Joint Distribution with Conditional Probability

Question

I am able to understand all the math after the 2nd step of the problem, I just don't understand where they got the 4 from in the second step of the problem.

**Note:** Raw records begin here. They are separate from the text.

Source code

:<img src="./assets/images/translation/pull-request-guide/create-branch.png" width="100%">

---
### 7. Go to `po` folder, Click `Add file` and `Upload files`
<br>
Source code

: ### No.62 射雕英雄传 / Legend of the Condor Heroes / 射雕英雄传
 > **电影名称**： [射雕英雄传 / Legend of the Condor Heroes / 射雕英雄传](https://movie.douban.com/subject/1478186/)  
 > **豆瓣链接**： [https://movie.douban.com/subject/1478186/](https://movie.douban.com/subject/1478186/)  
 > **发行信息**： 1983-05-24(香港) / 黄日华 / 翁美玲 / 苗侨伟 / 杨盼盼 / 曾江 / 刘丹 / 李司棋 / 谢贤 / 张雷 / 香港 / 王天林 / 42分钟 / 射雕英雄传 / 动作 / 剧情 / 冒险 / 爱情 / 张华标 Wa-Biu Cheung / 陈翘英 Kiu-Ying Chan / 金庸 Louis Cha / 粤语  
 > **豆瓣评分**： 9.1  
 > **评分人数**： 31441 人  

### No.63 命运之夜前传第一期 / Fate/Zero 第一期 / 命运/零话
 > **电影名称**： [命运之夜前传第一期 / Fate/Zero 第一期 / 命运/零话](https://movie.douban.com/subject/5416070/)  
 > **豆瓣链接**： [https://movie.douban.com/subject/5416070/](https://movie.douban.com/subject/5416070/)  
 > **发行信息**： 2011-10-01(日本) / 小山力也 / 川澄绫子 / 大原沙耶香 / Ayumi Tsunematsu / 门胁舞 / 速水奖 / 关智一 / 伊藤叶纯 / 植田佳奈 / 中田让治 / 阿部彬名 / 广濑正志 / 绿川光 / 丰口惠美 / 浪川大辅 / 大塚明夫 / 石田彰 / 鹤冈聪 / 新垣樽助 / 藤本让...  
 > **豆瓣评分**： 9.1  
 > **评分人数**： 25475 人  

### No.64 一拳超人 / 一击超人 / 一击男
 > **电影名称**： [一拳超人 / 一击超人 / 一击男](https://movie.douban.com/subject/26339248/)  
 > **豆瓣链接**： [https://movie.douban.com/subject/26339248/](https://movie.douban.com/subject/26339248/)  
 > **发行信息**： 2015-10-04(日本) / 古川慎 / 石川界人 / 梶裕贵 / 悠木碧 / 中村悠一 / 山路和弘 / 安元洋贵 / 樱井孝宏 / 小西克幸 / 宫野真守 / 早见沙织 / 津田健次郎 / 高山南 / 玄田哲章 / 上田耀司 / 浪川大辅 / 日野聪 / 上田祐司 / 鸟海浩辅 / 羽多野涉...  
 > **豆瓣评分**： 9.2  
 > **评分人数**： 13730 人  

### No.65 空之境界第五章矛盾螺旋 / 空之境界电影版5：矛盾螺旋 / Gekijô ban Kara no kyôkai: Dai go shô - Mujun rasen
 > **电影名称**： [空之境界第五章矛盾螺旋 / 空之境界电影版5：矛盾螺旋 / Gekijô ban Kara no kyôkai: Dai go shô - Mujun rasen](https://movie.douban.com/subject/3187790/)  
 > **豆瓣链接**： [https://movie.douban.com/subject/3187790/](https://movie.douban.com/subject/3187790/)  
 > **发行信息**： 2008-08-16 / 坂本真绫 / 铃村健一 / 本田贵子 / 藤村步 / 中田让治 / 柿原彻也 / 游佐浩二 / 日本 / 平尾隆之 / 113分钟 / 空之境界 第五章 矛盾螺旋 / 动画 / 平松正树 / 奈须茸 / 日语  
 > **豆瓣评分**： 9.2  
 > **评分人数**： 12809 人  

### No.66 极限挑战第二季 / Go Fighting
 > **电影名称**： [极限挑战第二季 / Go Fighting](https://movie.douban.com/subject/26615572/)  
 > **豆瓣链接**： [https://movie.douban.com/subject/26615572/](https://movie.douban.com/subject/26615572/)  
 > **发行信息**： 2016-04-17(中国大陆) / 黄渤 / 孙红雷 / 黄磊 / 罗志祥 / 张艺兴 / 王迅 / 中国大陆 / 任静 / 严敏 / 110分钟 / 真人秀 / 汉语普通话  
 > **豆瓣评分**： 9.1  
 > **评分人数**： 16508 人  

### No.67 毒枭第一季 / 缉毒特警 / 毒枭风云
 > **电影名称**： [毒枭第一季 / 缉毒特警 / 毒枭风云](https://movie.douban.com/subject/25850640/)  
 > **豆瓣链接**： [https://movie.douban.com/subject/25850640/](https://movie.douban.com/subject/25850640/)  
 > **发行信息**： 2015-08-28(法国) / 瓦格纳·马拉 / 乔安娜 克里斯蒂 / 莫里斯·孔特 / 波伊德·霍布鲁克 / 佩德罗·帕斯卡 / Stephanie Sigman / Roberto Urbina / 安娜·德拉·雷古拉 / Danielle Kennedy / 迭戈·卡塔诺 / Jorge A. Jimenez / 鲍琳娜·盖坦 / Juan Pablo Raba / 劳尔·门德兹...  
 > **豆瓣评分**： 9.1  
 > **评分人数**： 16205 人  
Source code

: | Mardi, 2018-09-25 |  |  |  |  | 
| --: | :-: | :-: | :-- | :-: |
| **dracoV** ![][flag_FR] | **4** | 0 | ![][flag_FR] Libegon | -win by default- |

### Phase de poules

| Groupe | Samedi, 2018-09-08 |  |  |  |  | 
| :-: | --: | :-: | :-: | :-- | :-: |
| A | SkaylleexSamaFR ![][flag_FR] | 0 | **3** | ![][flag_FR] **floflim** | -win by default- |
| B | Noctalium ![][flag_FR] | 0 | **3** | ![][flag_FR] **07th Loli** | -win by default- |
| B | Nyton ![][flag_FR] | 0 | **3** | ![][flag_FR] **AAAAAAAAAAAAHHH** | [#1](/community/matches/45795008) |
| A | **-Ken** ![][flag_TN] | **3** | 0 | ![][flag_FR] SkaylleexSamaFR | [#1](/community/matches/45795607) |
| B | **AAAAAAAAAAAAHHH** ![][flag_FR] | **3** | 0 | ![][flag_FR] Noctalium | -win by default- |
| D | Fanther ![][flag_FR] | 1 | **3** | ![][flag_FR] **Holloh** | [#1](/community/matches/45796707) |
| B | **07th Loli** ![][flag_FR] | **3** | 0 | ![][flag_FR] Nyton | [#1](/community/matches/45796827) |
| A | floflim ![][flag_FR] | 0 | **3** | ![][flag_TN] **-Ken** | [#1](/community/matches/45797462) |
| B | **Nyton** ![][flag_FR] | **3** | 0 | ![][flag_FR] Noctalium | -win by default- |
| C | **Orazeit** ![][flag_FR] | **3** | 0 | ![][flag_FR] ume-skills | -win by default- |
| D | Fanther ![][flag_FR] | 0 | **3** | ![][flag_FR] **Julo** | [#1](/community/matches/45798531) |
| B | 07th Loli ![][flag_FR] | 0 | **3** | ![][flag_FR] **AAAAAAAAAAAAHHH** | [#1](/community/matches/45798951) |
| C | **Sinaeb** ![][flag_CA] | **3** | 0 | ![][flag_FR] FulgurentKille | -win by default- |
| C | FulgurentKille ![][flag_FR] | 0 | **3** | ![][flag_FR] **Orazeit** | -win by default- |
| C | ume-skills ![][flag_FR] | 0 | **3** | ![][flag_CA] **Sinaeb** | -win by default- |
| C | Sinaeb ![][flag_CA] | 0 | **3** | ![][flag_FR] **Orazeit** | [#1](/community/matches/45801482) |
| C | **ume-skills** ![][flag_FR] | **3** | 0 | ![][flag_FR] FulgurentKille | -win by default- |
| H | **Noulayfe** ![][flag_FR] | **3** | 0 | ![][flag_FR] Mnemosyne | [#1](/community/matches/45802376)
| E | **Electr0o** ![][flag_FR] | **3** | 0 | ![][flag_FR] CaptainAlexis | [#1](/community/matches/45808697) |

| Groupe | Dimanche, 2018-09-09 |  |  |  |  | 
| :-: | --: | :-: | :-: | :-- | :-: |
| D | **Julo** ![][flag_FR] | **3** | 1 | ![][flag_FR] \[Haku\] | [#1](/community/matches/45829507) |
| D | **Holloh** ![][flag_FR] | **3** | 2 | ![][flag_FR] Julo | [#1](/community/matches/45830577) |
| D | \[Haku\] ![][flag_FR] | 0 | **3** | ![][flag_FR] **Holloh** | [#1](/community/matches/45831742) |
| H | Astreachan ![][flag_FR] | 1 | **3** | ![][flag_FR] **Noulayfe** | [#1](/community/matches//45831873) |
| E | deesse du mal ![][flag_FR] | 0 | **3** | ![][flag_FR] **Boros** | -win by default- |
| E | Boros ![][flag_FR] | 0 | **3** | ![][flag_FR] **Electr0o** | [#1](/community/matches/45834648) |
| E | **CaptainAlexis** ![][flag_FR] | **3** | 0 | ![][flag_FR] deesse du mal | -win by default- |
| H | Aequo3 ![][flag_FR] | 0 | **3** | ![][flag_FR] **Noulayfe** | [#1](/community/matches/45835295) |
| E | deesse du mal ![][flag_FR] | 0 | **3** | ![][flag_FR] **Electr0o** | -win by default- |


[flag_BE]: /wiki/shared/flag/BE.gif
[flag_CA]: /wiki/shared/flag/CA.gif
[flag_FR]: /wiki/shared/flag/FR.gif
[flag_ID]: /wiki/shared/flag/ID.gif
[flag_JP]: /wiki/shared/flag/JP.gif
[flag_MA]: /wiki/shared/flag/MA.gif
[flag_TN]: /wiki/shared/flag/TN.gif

I know they are using Bayes formula, but am not sure where the 4 comes from in step 2.

Answer 1

We have $$P(Y \leq \frac{X}{4}) = \int_0^1 \int_0^{\frac{x}{4}} 10x^2 y \, \, dy \, \, dx $$ So then $$P(Y \leq \frac{X}{2}) = \int_0^1 \int_0^{\frac{x}{2}} 10x^2 y \, \, dy \, \, dx = \int_0^1 \frac{5}{4}x^4 \,\, dx = \frac{1}{4}$$ And for the step you are confused about: $$\frac{P(Y \leq \frac{X}{4}, Y \leq \frac{X}{2})}{P(Y \leq \frac{X}{2})} = \frac{P(Y \leq \frac{X}{4})}{\frac{1}{4}} = 4 P ( Y \leq \frac{X}{4})$$ with $P(Y \leq \frac{X}{4}, Y \leq \frac{X}{2}) = P(Y \leq \frac{X}{4})$ as $Y$ being less than $\frac{X}{4}$ implies adding on the constraint of also being less than $\frac{X}{2}$ does not change the probability for $0 \leq X \leq 1$.